Saved entries
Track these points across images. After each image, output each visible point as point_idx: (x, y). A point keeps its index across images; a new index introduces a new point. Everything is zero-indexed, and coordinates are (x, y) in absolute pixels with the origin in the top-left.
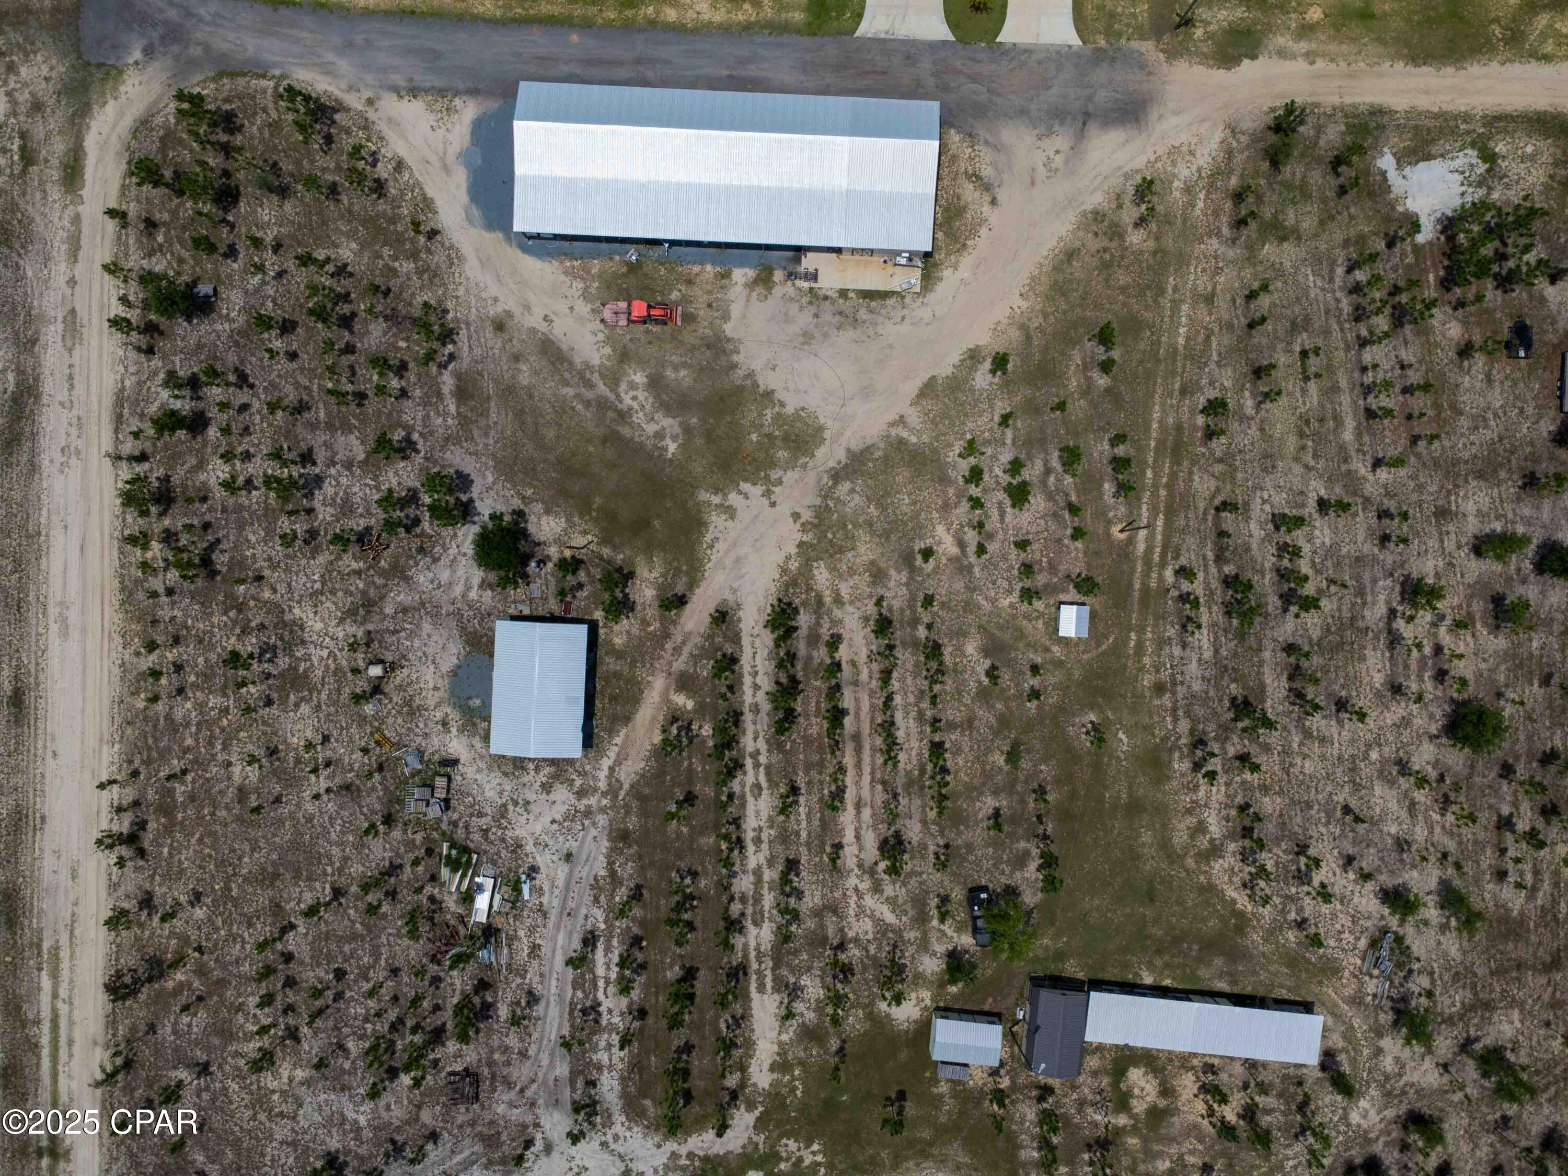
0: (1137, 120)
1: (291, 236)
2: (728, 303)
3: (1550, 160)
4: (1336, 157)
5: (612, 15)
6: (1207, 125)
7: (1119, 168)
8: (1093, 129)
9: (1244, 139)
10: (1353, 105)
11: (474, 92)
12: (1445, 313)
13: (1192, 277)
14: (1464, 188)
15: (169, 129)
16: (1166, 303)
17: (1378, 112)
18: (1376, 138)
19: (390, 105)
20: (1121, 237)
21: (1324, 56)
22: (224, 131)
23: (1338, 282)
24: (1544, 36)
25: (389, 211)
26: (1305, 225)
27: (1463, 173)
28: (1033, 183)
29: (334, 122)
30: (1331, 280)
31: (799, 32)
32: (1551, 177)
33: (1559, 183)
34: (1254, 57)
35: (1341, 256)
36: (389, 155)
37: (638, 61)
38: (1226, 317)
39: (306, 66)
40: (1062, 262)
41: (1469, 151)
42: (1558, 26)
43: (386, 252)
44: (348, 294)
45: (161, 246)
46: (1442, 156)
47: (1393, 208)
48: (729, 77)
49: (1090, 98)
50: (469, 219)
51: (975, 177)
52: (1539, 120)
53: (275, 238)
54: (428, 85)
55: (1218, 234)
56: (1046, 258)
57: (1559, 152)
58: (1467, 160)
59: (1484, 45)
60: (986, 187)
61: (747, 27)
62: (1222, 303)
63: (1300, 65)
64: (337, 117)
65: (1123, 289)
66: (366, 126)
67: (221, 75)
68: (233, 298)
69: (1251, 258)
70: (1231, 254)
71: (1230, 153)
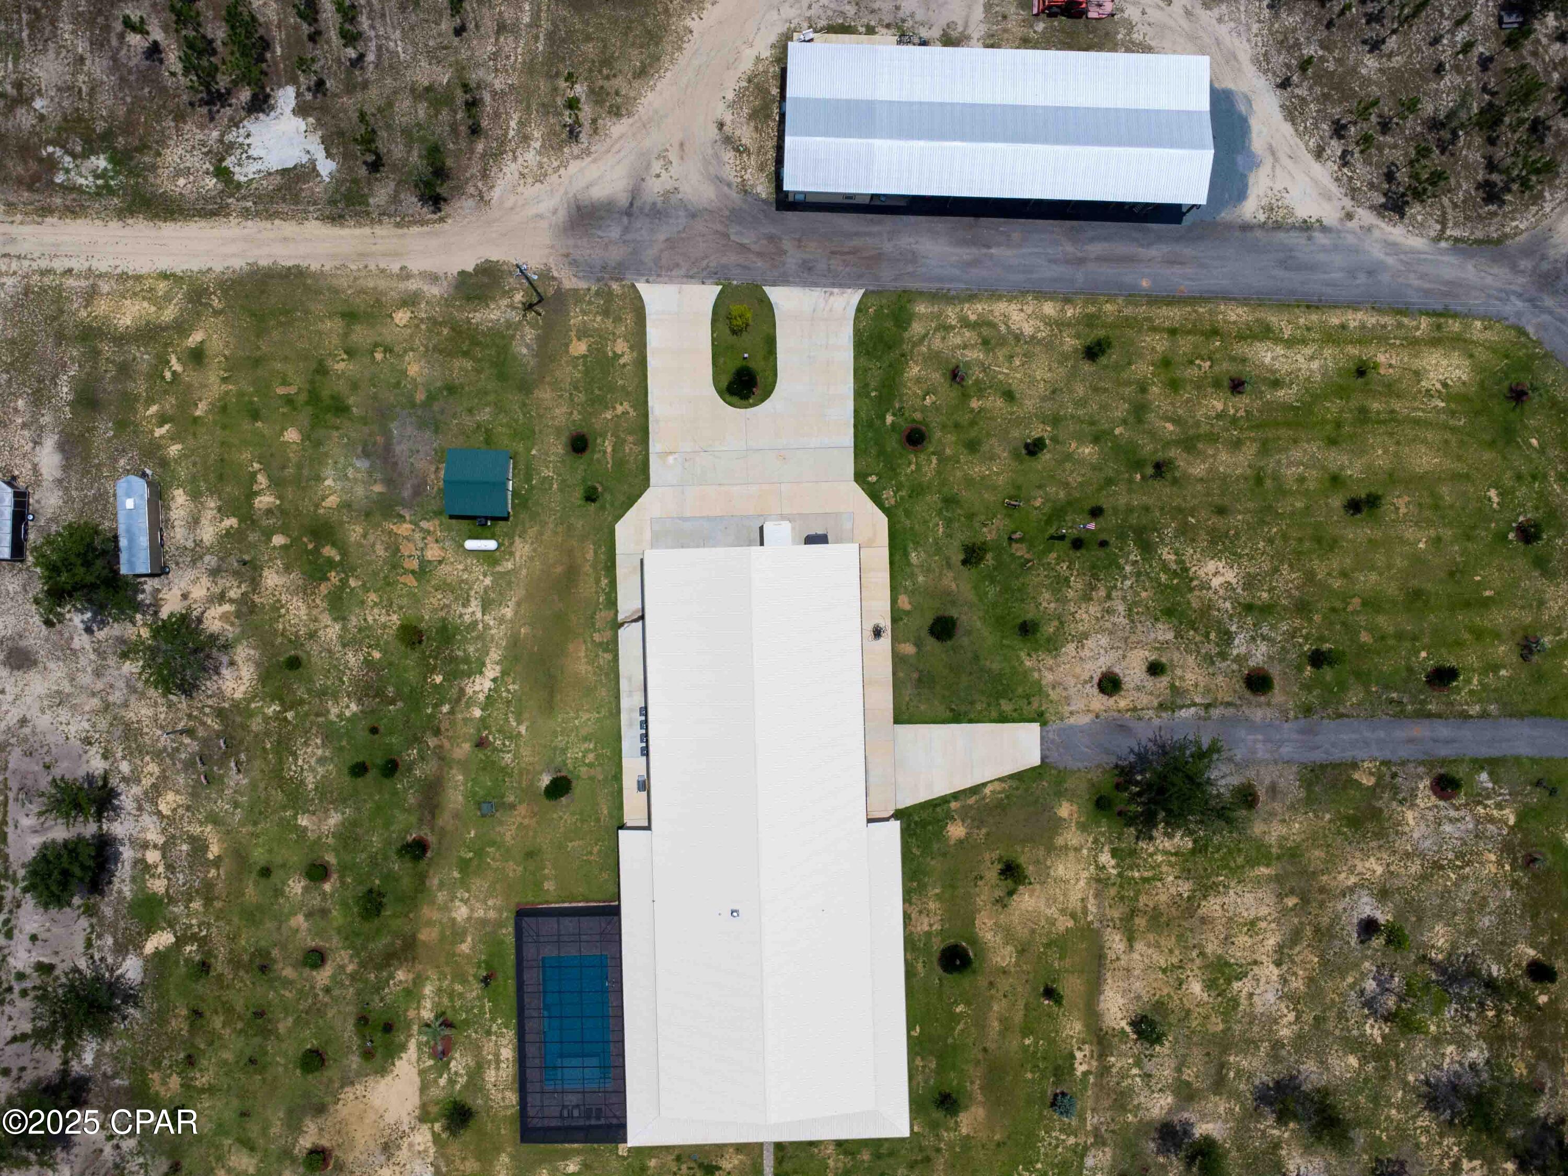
0: (579, 208)
1: (1426, 81)
2: (986, 20)
3: (160, 171)
4: (377, 171)
5: (1109, 307)
6: (509, 204)
7: (594, 161)
8: (623, 200)
9: (471, 190)
10: (359, 225)
11: (1246, 228)
12: (264, 15)
13: (519, 50)
14: (247, 141)
15: (1550, 186)
16: (545, 25)
17: (336, 219)
18: (337, 191)
19: (1329, 213)
20: (591, 91)
21: (391, 276)
22: (1496, 185)
23: (373, 45)
24: (168, 298)
25: (1329, 107)
26: (407, 103)
27: (248, 158)
28: (682, 145)
29: (1385, 195)
30: (379, 48)
31: (921, 293)
32: (159, 154)
33: (150, 148)
34: (462, 273)
35: (371, 73)
36: (1330, 163)
37: (1081, 261)
38: (485, 10)
39: (1413, 251)
40: (651, 65)
41: (243, 179)
42: (153, 309)
43: (1331, 66)
44: (1368, 22)
45: (1555, 69)
46: (270, 174)
47: (318, 120)
48: (989, 247)
49: (626, 230)
50: (1249, 101)
51: (740, 150)
52: (172, 213)
53: (1442, 78)
54: (1293, 234)
55: (494, 93)
56: (667, 70)
57: (151, 179)
58: (244, 170)
59: (230, 288)
60: (728, 140)
61: (972, 297)
62: (489, 25)
63: (415, 266)
64: (1382, 200)
65: (588, 38)
66: (1353, 193)
67: (1499, 241)
68: (1483, 17)
69: (460, 69)
70: (481, 73)
71: (485, 175)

- What you should do
Pictures stay out, but every record above is to be returned exactly.

- Final answer
Track these points across images. After each image, output each visible point as point_idx: (x, y). A point keeps its index across images; a new index introduces a new point. Everything is zero-indexed, and coordinates are (x, y) in absolute pixels with the origin in the top-left.
0: (1137, 120)
1: (291, 236)
2: (728, 303)
3: (1550, 160)
4: (1336, 157)
5: (612, 15)
6: (1207, 125)
7: (1119, 168)
8: (1093, 129)
9: (1244, 139)
10: (1353, 105)
11: (474, 92)
12: (1445, 313)
13: (1192, 277)
14: (1464, 188)
15: (169, 129)
16: (1166, 303)
17: (1378, 112)
18: (1376, 138)
19: (390, 105)
20: (1121, 237)
21: (1324, 56)
22: (224, 131)
23: (1338, 282)
24: (1544, 36)
25: (389, 211)
26: (1305, 225)
27: (1463, 173)
28: (1033, 183)
29: (334, 122)
30: (1331, 280)
31: (799, 32)
32: (1551, 177)
33: (1559, 183)
34: (1254, 57)
35: (1341, 256)
36: (389, 155)
37: (638, 61)
38: (1226, 317)
39: (306, 66)
40: (1062, 262)
41: (1469, 151)
42: (1558, 26)
43: (386, 252)
44: (348, 294)
45: (161, 246)
46: (1442, 156)
47: (1393, 208)
48: (729, 77)
49: (1090, 98)
50: (469, 219)
51: (975, 177)
52: (1539, 120)
53: (275, 238)
54: (428, 85)
55: (1218, 234)
56: (1046, 258)
57: (1559, 152)
58: (1467, 160)
59: (1484, 45)
60: (986, 187)
61: (747, 27)
62: (1222, 303)
63: (1300, 65)
64: (337, 117)
65: (1123, 289)
66: (366, 126)
67: (221, 75)
68: (233, 298)
69: (1251, 258)
70: (1231, 254)
71: (1230, 153)
0: (579, 208)
1: (1426, 81)
2: (986, 20)
3: (160, 171)
4: (377, 171)
5: (1109, 307)
6: (509, 204)
7: (594, 161)
8: (623, 200)
9: (471, 190)
10: (359, 225)
11: (1246, 228)
12: (264, 15)
13: (519, 50)
14: (247, 141)
15: (1550, 186)
16: (545, 25)
17: (336, 219)
18: (337, 191)
19: (1329, 213)
20: (591, 91)
21: (391, 276)
22: (1496, 185)
23: (373, 45)
24: (168, 298)
25: (1329, 107)
26: (407, 103)
27: (248, 158)
28: (682, 145)
29: (1385, 195)
30: (379, 48)
31: (921, 293)
32: (159, 154)
33: (150, 148)
34: (462, 273)
35: (371, 73)
36: (1330, 163)
37: (1081, 261)
38: (485, 10)
39: (1413, 251)
40: (651, 65)
41: (243, 179)
42: (153, 309)
43: (1331, 66)
44: (1368, 22)
45: (1555, 69)
46: (270, 174)
47: (318, 120)
48: (989, 247)
49: (626, 230)
50: (1249, 101)
51: (740, 150)
52: (172, 213)
53: (1442, 78)
54: (1293, 234)
55: (494, 93)
56: (667, 70)
57: (151, 179)
58: (244, 170)
59: (230, 288)
60: (728, 140)
61: (972, 297)
62: (489, 25)
63: (415, 266)
64: (1382, 200)
65: (588, 38)
66: (1353, 193)
67: (1499, 241)
68: (1483, 17)
69: (460, 69)
70: (481, 73)
71: (485, 175)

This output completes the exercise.